**REQUIRED ACTION**
Check every line of the data for the string "linecap" and copy the ones that have it.

Start of TASK DATA

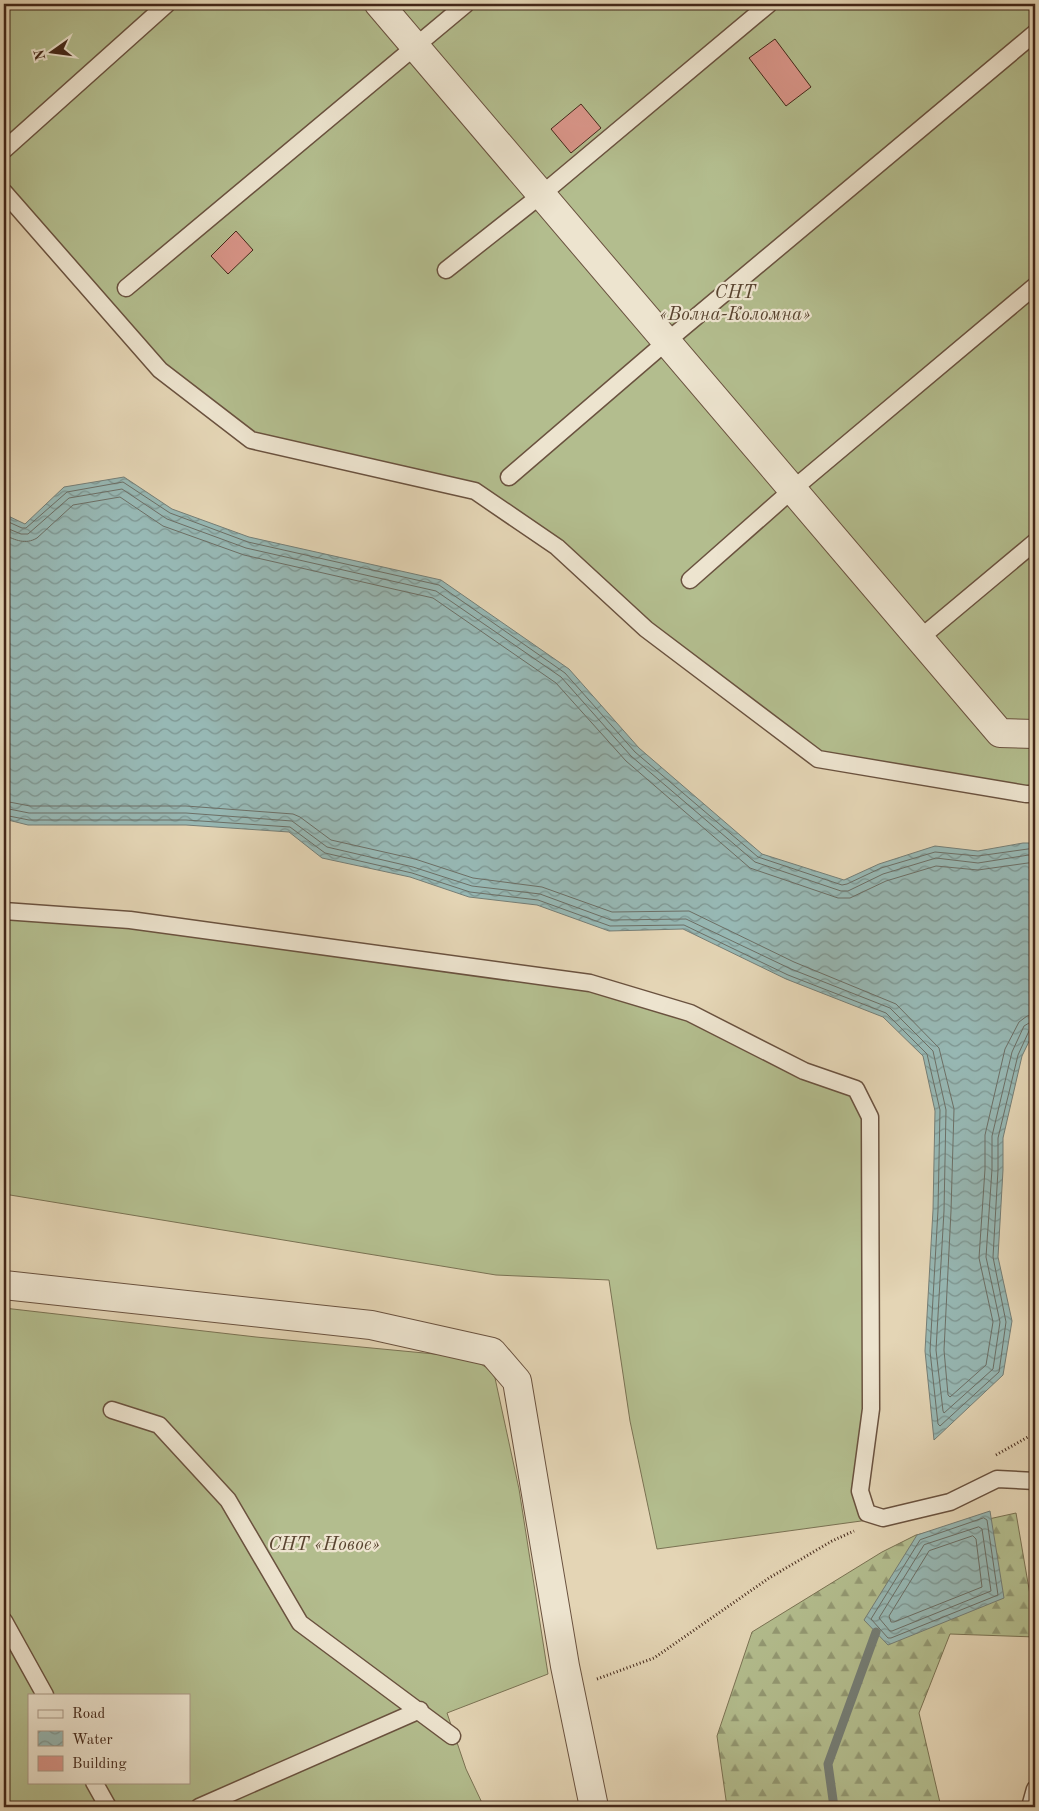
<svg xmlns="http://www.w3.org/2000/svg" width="1039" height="1811" font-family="'Old Standard TT',serif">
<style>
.forest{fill:url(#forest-firs);stroke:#7a7253}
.garden{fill:#b3bd8e;stroke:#7a7253;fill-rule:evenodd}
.water{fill:url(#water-waves);stroke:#757e76}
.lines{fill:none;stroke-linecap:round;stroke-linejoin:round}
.shore{stroke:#6c6f66;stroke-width:1}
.stream{stroke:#757e76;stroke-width:9}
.building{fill:#d99589;stroke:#422618}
.service-casing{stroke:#6a523f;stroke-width:19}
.minor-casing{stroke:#6a523f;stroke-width:30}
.path{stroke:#422618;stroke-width:3;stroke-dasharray:1 2.5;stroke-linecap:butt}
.service{stroke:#ede4cf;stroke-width:16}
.minor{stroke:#ede4cf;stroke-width:28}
.labels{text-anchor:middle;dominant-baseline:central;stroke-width:4.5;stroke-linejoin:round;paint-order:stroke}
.park-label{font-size:19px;font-style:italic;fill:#594430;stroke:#ede4cf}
</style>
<defs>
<pattern id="forest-firs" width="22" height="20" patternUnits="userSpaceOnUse" patternTransform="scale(1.25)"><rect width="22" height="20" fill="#b3bd8e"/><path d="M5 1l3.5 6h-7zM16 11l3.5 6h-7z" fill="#939973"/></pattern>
<pattern id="water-waves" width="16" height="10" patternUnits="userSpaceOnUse" patternTransform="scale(1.25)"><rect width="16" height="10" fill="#97b8b4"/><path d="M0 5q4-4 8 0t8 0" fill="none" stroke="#7d9591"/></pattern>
</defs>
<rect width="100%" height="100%" fill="#e4d5b5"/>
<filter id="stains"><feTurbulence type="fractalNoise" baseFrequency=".004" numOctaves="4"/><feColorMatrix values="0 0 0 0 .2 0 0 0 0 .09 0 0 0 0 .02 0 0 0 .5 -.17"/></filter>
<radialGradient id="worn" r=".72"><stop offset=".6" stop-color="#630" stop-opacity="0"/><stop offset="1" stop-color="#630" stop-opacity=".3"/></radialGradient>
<!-- forest -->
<path class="forest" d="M1016,1513L1035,1624V1637L950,1634L919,1713L941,1807H727L717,1736L752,1632L882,1552L916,1535Z"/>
<!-- garden -->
<path class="garden" d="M4,4H1035V794L818,759L475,491L251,440L160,370L4,192Z
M4,911L590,983L690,1013L856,1089L870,1117L867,1513L883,1518L657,1549L630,1421L609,1280L496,1275L4,1194Z
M4,1308L256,1337L445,1355C464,1358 485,1360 495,1378L519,1489L548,1674L447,1713L466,1769L484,1807H4ZM29,1695H189V1782H29Z"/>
<!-- water -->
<path class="water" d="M124,477L172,509L249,537L441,580L569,669L639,748L762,854L844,880L879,864L935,846L978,851L1023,843H1035V1029L1022,1056L1003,1138V1170L998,1257L1012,1321L1003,1375L934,1440L925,1351L933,1210L935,1111L923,1056L883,1017L786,979L683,929L609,931L537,905L469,897L410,877L322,858L289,832L186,825H28L4,819V514L25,524L64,487Z
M990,1511L1004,1598L888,1645L864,1620L917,1535Z"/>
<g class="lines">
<!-- shore -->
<path class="shore" d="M4,520L22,528H26L67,492L123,482L170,513L248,542L439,585L565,673L635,752L758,857L842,885L847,884L881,868L935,852L978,856L1035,848
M4,527L21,534H28L69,498L122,489L167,519L246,548L436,591L561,677L631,756L755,862L841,891H848L883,874L936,858L978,863L1035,854
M4,535C16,540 25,545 37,538L73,505L120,497L163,526L244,555L433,598L556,683L626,761L750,868L838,898H850L886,881L936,866L978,870L1035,862
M4,801L30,806H186L293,814L300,817L331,840L415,859L473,878L542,887L612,912L689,911L794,962L896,1004L939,1048L954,1109L951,1211L944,1350L948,1395L950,1397L986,1365L993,1322L979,1258L985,1169V1135L1005,1049L1019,1022L1027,1016L1035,1015
M4,808L29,813H186L292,821L327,847L413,867L472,886L540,894L611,920L686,919L791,969L890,1008L933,1051L946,1110L944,1211L936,1350L943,1411L944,1413L993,1369L1000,1322L986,1257L992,1169V1136L1012,1052L1024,1026L1029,1023L1035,1022
M4,815L29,820H186L290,827L325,853L412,873L470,892L538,900L610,926L684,925L788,975L886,1013L927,1054L940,1110L938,1210L930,1351L938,1424L940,1426L999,1372L1006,1322L993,1257L998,1170V1138L1018,1055L1029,1031L1035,1028
M984,1518L987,1520L998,1595L891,1638H888L871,1619L920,1540Z
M979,1527L982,1529L991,1591L892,1631H890L879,1618L924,1545Z
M973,1536L976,1539L982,1587L894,1622H891L889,1616L929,1551Z"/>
<!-- stream -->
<path class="stream" d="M834,1807L828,1764L876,1632"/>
</g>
<!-- building -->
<path class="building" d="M775,39L811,87L786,106L749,58Z
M581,104L601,128L571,153L551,129Z
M236,231L253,250L228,274L211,256Z"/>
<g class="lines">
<defs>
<path id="service" d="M4,150L167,4
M4,192L160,370L251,440L475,491L557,547L646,629L818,759L1026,794H1035
M446,270L541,195L769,4
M126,288L466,4
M509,477L666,342L1035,33
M690,580L792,490L1035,286
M919,639L1035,542
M4,911L130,920L590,983L690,1013L804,1071L856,1089L870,1117L871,1409L860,1491L867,1513L883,1518L950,1502L997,1479L1035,1481
M112,1410L159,1425L228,1500L300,1623L452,1736
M4,1621L45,1695
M94,1782L108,1807
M199,1807L420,1710
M1030,1807L1035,1789"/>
<path id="minor" d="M379,4L1000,733L1035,734
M4,1285L371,1325L492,1352L517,1381L565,1666L594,1807"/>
</defs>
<!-- service casing -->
<use href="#service" class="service-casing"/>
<!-- minor casing -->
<use href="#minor" class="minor-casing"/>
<!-- path -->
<path class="path" d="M996,1455L1035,1433
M597,1679L654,1658L769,1578L832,1541L854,1531"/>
<!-- service -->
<use href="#service" class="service"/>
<!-- minor -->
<use href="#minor" class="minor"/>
</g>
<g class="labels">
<!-- park labels -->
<g class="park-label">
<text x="735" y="293">СНТ<tspan x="735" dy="22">«Волна-Коломна»</tspan></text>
<text x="324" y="1545">СНТ «Новое»</text>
</g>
</g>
<!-- margin -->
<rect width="1039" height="1811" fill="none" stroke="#e4d5b5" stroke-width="20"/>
<rect x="5" y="5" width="1029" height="1801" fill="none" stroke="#422618" stroke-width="2.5"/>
<rect x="10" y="10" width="1019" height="1791" fill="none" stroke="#422618"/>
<!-- legend -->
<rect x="28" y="1694" width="162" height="90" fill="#ede4cf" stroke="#a99886"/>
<rect x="38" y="1710" width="25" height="8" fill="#ede4cf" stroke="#a99886"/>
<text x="72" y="1718" font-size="15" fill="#422618">Road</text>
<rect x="38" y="1731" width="25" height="15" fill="url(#water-waves)" stroke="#a99886"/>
<text x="72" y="1744" font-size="15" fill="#422618">Water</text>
<rect x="38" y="1756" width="25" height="15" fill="#d99589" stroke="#a99886"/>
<text x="72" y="1768" font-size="15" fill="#422618">Building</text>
<!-- north arrow -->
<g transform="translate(52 52) rotate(256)" stroke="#ede4cf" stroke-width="4" paint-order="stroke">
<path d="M0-4L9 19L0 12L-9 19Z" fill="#422618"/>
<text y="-8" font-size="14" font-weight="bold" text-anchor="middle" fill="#422618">N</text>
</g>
<rect width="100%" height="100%" filter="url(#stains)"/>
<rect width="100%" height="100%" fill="url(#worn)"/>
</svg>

End of TASK DATA

**RESPONSE TO THIS TASK**
.lines{fill:none;stroke-linecap:round;stroke-linejoin:round}
.path{stroke:#422618;stroke-width:3;stroke-dasharray:1 2.5;stroke-linecap:butt}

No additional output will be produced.